ECSE-2500, Engineering Probability, Spring 2010, Rensselaer Polytechnic Institute

Exam 1, 2pm Tues March 2 2010

Name, RCSID, RIN: answers

You may write free as the correct solution to any 2 5-point question parts. That means that answering 100 points is a complete exam.

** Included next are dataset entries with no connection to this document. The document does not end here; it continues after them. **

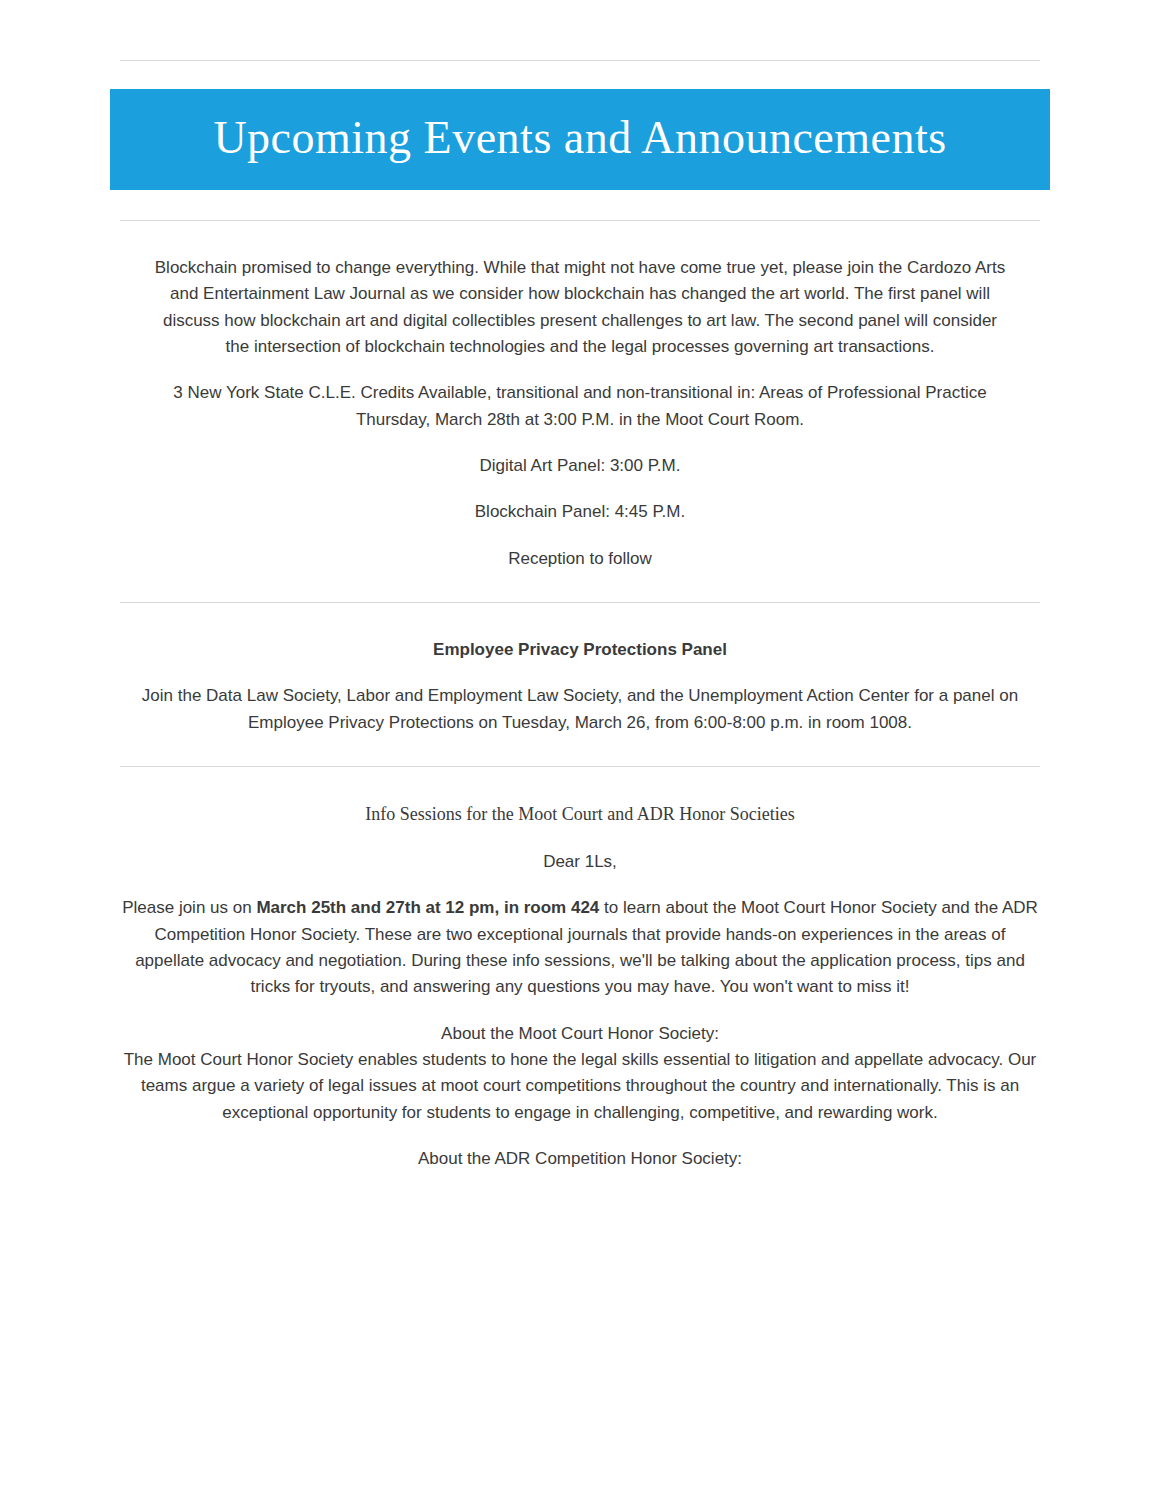Upcoming Events and Announcements
Blockchain promised to change everything. While that might not have come true yet, please join the Cardozo Arts and Entertainment Law Journal as we consider how blockchain has changed the art world. The first panel will discuss how blockchain art and digital collectibles present challenges to art law. The second panel will consider the intersection of blockchain technologies and the legal processes governing art transactions.
3 New York State C.L.E. Credits Available, transitional and non-transitional in: Areas of Professional Practice
Thursday, March 28th at 3:00 P.M. in the Moot Court Room.
Digital Art Panel: 3:00 P.M.
Blockchain Panel: 4:45 P.M.
Reception to follow
Employee Privacy Protections Panel
Join the Data Law Society, Labor and Employment Law Society, and the Unemployment Action Center for a panel on Employee Privacy Protections on Tuesday, March 26, from 6:00-8:00 p.m. in room 1008.
Info Sessions for the Moot Court and ADR Honor Societies
Dear 1Ls,
Please join us on March 25th and 27th at 12 pm, in room 424 to learn about the Moot Court Honor Society and the ADR Competition Honor Society. These are two exceptional journals that provide hands-on experiences in the areas of appellate advocacy and negotiation. During these info sessions, we'll be talking about the application process, tips and tricks for tryouts, and answering any questions you may have. You won't want to miss it!
About the Moot Court Honor Society:
The Moot Court Honor Society enables students to hone the legal skills essential to litigation and appellate advocacy. Our teams argue a variety of legal issues at moot court competitions throughout the country and internationally. This is an exceptional opportunity for students to engage in challenging, competitive, and rewarding work.
About the ADR Competition Honor Society:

1. Two teams are playing a 5 game series. Assume that they are equally matched. What is the probability that
1. (5 points) the series winner will be known after 3 games (i.e., the same team wins the 1st 3 games)? 1/4
2. (5) the series winner will be known after exactly 4 games? 3/8
3. (5) all five games must be played to determine the winner? 3/8
4. (0) Do your 3 answers total 1?
2. This question is about repeatedly tossing a fair die with 6 sides.
1. (5) What is the probability that the first toss is a 1? 1/6
2. (5) What is the probability that the 2nd toss is a 1, regardless of the 1st toss? 1/6
3. (5) Are the above two events independent? No need to explain, just say yes or no. yes, the tosses don't affect each other.
4. (5) What is the probability that the 2nd toss is a 1, and this is the first time you got a 1? 5/36
5. (5) What is the probability that the k-th toss is the first 1? (5/6)^(k-1) (1/6)
3. For this question, the sample space S is real numbers from 0 to 1. Let A be the event that {$1/4\le x\le 1/2$}, and B be the event that {$1/3\le x\le 2/3$},
1. (5) What is the probability of A? 1/4
2. (5) What is the probability of B? 1/3
3. (5) What is the probability of {$A\cap B$} ? 1/6
4. (5) What is P[A|B]? 1/2
5. (5) Are A and B independent? Why? no since 1/4 * 1/3 != 1/6
4. There are 4 applicants for a 2 person team.
1. (5) How many different teams can I form? 4 choose 2 = 6
2. (5) Two of the applicants are Able and Baker. What's the probability that both of them are on the team (assuming picks are random)? 1/6
3. (5) What is the probability that Able is on the team, given that Baker is on the team?
first need P(B) = (3 choose 2)/(4 choose 2) = 1/2
P(A|B) = P(AB)/P(B) = 1/6 / (1/2) = 1/3
4. (5) Are the events of Able being chosen and Baker being chosen independent? Why?
No. P(AB) = 1/6 != P(A) P(B) = 1/4. Informally, choosing Able makes it less likely that Baker will be chosen.
5. There are 4 guides and 3 tour groups that need guiding, each on a different day. That is, there is no conflict with having one guide handling more than 1, or even all 3, groups.
1. (5) How many different ways can guides be assigned to tour groups? 4^3 = 64
2. (5) One guide is named Able. What's the probability that Able is never picked (assuming randomness etc)?
(3/4)^3 = 27/64
3. (5) What's the probability that Able is picked exactly twice (assuming randomness etc)?
(3 choose 2) * 3 / 64 = 9/64
6. I buy widgets from Acme 30% of the time and from Supreme 70%. 20% of Acme widgets are bad, and 10% of Supreme widgets are bad.
1. (5) What percentage of the widgets that I buy are bad?
.3*.2+.7*.1= .13 = 13%
2. (5) Given I have a bad widget, what's the probability that it's from Acme?